The Restaurants Association of Ireland is astounded at the Government’s decision this evening to further delay the reopening of indoor dining by two weeks for the remainder of hospitality; restaurants cafes and gastropubs, whilst hotels and B&Bs have been open for almost a month.
The proposal to develop a system that would permit only those who are fully vaccinated against Covid-19 to eat and drink inside bars and restaurants we believe to be discriminatory and unworkable. Ireland is not currently technologically ready to operate the EU approved Green Travel Certificate and yet there is a proposal to operate services based on vaccines at a national level.
CEO Adrian Cummins: “Restaurant, Pub and Café Owners will now be placed in the unenviable, complex and difficult position of allowing vaccinated customers enter indoors and restricting non vaccinated customers to outdoor dining. Such a practice of refusing access to goods and services in currently illegal under equality acts.
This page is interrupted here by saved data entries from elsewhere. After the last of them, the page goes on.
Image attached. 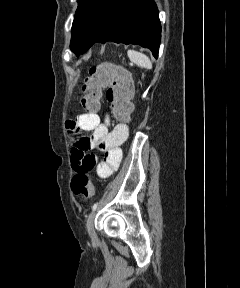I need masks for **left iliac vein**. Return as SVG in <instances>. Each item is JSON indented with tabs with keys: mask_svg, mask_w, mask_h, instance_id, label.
Segmentation results:
<instances>
[{
	"mask_svg": "<svg viewBox=\"0 0 240 288\" xmlns=\"http://www.w3.org/2000/svg\"><path fill=\"white\" fill-rule=\"evenodd\" d=\"M95 215H96V210H94L89 215L88 220H87V230H88V233H89L90 237L92 238V240L97 239V235H96L95 228H94Z\"/></svg>",
	"mask_w": 240,
	"mask_h": 288,
	"instance_id": "left-iliac-vein-1",
	"label": "left iliac vein"
}]
</instances>
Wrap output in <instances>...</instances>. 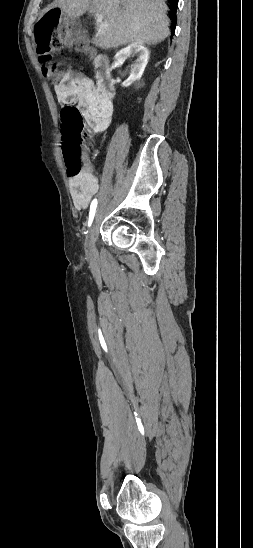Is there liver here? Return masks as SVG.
<instances>
[{
    "label": "liver",
    "instance_id": "liver-1",
    "mask_svg": "<svg viewBox=\"0 0 253 548\" xmlns=\"http://www.w3.org/2000/svg\"><path fill=\"white\" fill-rule=\"evenodd\" d=\"M76 18L89 12L103 17L92 43L102 49L130 43L157 44L169 34L167 5L162 0H54L49 9ZM99 26V25H98Z\"/></svg>",
    "mask_w": 253,
    "mask_h": 548
}]
</instances>
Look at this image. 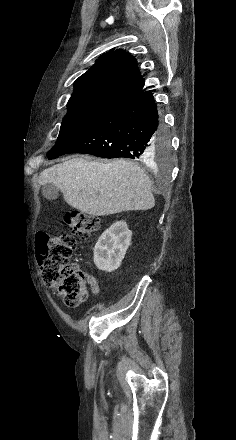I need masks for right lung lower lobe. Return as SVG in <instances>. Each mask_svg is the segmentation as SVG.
I'll list each match as a JSON object with an SVG mask.
<instances>
[{"label":"right lung lower lobe","instance_id":"98d812e1","mask_svg":"<svg viewBox=\"0 0 236 440\" xmlns=\"http://www.w3.org/2000/svg\"><path fill=\"white\" fill-rule=\"evenodd\" d=\"M163 134L152 91H144L113 108L88 129L48 152L50 159L68 153L103 158L149 161L156 139Z\"/></svg>","mask_w":236,"mask_h":440}]
</instances>
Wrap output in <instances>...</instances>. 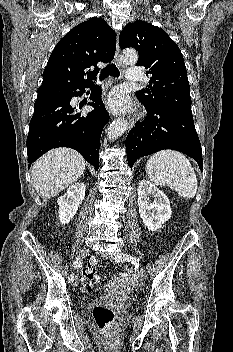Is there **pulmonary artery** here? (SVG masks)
Wrapping results in <instances>:
<instances>
[{
    "instance_id": "pulmonary-artery-1",
    "label": "pulmonary artery",
    "mask_w": 233,
    "mask_h": 352,
    "mask_svg": "<svg viewBox=\"0 0 233 352\" xmlns=\"http://www.w3.org/2000/svg\"><path fill=\"white\" fill-rule=\"evenodd\" d=\"M126 78L129 81L136 82L140 80V70L137 67H131L126 71Z\"/></svg>"
}]
</instances>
The hospitality sector contains a diverse range of workers by age with front of house mostly the unvaccinated age groups, who will now be asked to refuse access to their peers? This makes no sense and will restrict indoor dining to those in the 40 – 60 age groups who are fully vaccinated whilst the hotel across the street has families and guests dining indoors since 2nd June.
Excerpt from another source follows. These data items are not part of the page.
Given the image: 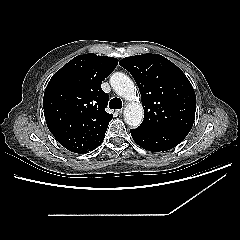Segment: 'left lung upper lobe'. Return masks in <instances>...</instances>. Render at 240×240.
Segmentation results:
<instances>
[{
	"label": "left lung upper lobe",
	"instance_id": "left-lung-upper-lobe-1",
	"mask_svg": "<svg viewBox=\"0 0 240 240\" xmlns=\"http://www.w3.org/2000/svg\"><path fill=\"white\" fill-rule=\"evenodd\" d=\"M119 64L135 79L142 98L146 129L191 130L196 95L186 75L158 54L123 58Z\"/></svg>",
	"mask_w": 240,
	"mask_h": 240
}]
</instances>
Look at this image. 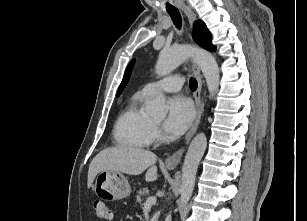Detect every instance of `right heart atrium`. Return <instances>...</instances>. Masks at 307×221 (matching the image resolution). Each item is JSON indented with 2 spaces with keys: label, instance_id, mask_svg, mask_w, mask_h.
Here are the masks:
<instances>
[{
  "label": "right heart atrium",
  "instance_id": "1",
  "mask_svg": "<svg viewBox=\"0 0 307 221\" xmlns=\"http://www.w3.org/2000/svg\"><path fill=\"white\" fill-rule=\"evenodd\" d=\"M154 136H155V137H159V136H160V130H159L158 127H155V128H154Z\"/></svg>",
  "mask_w": 307,
  "mask_h": 221
}]
</instances>
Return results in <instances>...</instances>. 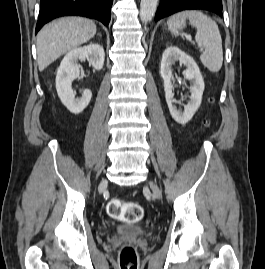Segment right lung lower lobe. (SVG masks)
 <instances>
[{"mask_svg":"<svg viewBox=\"0 0 265 269\" xmlns=\"http://www.w3.org/2000/svg\"><path fill=\"white\" fill-rule=\"evenodd\" d=\"M112 3L113 0H41L36 33L52 19L69 15L97 19L108 26Z\"/></svg>","mask_w":265,"mask_h":269,"instance_id":"98d812e1","label":"right lung lower lobe"}]
</instances>
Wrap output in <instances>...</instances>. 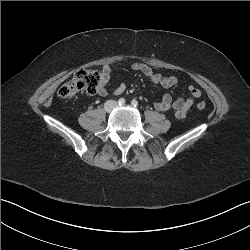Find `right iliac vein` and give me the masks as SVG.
I'll use <instances>...</instances> for the list:
<instances>
[{
	"label": "right iliac vein",
	"instance_id": "right-iliac-vein-1",
	"mask_svg": "<svg viewBox=\"0 0 250 250\" xmlns=\"http://www.w3.org/2000/svg\"><path fill=\"white\" fill-rule=\"evenodd\" d=\"M115 107H116V102H115V101H108V102L105 104V109H106V111H108V112L112 111Z\"/></svg>",
	"mask_w": 250,
	"mask_h": 250
}]
</instances>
We are calling on the Government to reopen Indoor Hospitality with immediate effect in line with our colleagues in Northern Ireland and across Europe.”
The reopening of International Travel means that you can dine in restaurant in Portugal or have a Pint in Spain unprohibited from the 19 July. Ireland has been observing the Delta variant activity in other EU countries but once again there is a plan to restrict rather than track and trace to prevent its spread as the WHO recommends.